### Selected text
#####

Linux Multichannel DMA from User Space

This article provides instructions for creating a first user space application targeting the Multichannel DMA IP.

Table of Contents

Introduction

FPGAs have been providing DMA engines in the Programmable Logic for many years. To add to the existing DMA offering, Xilinx added a Multichannel DMA IP into the Xilinx IP Catalog to provide additional channels. Additional DMA channels provide a hardware segregation of data that ultimately provides more efficient management of data streams. This leads to an overall savings of Programmable Logic, while maintaining data movement throughput.

This prototype is the multichannel update to the previous version of the Linux DMA From User Space 2.0 article. Many of the major concepts are the same from the previous design, but is now enhanced to enable multiple channels with the Xilinx MCDMA IP. The same ZCU102 board is used with no additional hardware.

Background Knowledge

The AXI Multichannel Direct Memory Access IP provides an AXI Stream RX (Slave) and TX(Master) interface including the TDEST sideband signal. The TDEST signal is the signal in hardware to indicate the destination channel. Each descriptor generated in the kernel will use the TDEST field in the descriptor to distinguish the channel.

The xilinx_dma Linux driver is able to interface to the the AXI MCDMA IP. This driver provides support for the Linux DMAEngine framework. This article will also make use of the Proxy driver introduced from the Linux DMA From User Space article to allow a user space application to interface as close as possible to the hardware. The proxy driver has updates to include multichannel support.

Why Multichannel?

As FPGAs increase in size, the data sources and destinations tend to grow as well. While it is possible to add a new DMA for each data source and destination, it is often sufficient (from a bandwidth perspective) to only have one DMA and to channelize the data. This saves resources in the FPGA, while still being able to identify the data from software and hardware. The resource savings improves as data widths increase as well; which is also a trend.

Another benefit from additional channels is the ability to prioritize the data coming to the DMA. The prioritization of channels is highlighted in the AXI MCDMA PG288.

System Requirements and Assumptions

The prototype is slightly different from the AXI DMA designs by modifying the following:

  • Removing the loopback connection between TX and RX.

  • The RX path has multiple Data generators intended to provide a simple identifiable data pattern to the user based on the channel chosen. If the DMA channel is not set up to receive data, the RX path will drop the data. The data generators head into an AXI Stream Switch IP before heading directly into the MCDMA IP.

  • The TX path provides a terminated path that can be viewed with an ILA, if desired. The tready signal is tied high. Filtering on TDEST would show the data stream on each channel.

  • The RX interface of the MCDMA never throttles. This means when a channel provides data and the channel is not enabled, the data will be dropped. This is done intentionally by the IP so a channel will not throttle the rest of the channels. However, care must be taken if all RX data needs to be captured.

This article also doesn’t walk a user through the entire flow and relies on PetaLinux experience on how to add an application and/or module into a running Linux system. Modifying the device tree is also required.

#####

(Collected data entries)
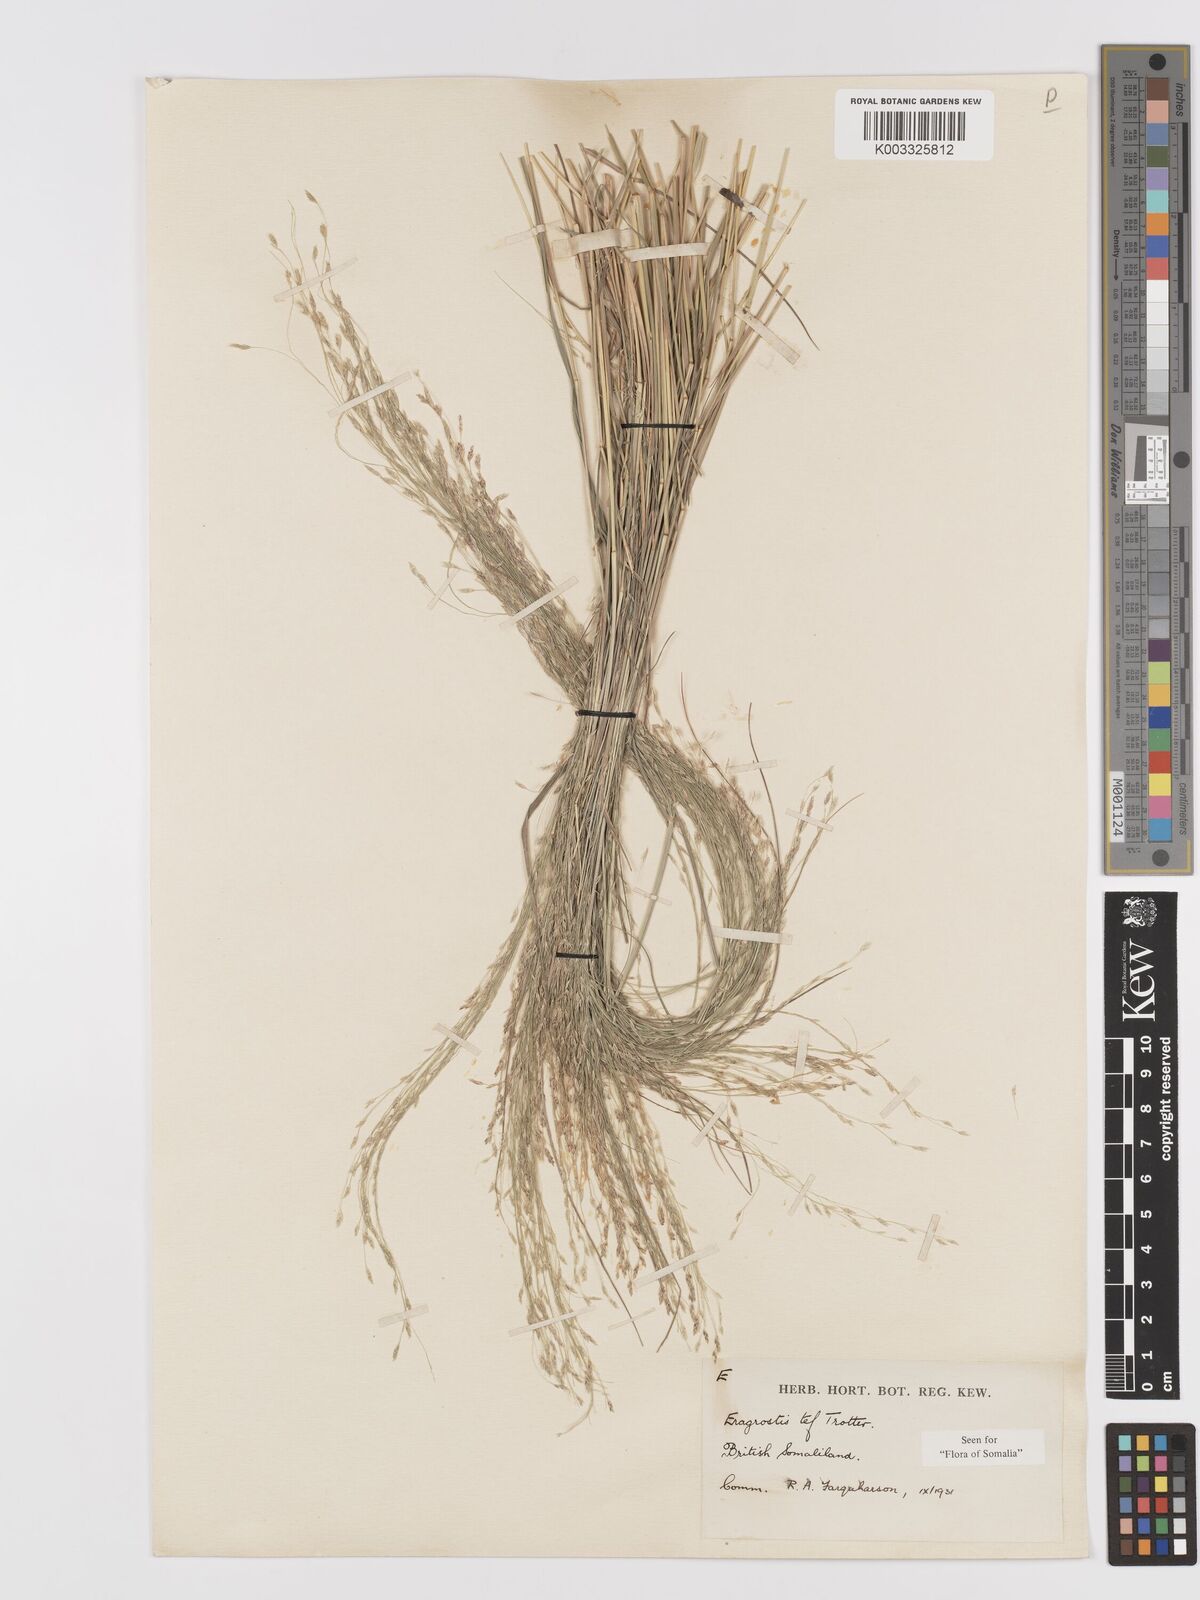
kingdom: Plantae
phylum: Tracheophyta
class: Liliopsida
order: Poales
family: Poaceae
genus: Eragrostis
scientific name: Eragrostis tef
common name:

#####

### Work required
In the article on Linux multichannel DMA from user space, what does the TDEST signal indicate in hardware?

### Correct answer
The TDEST signal indicates the destination channel.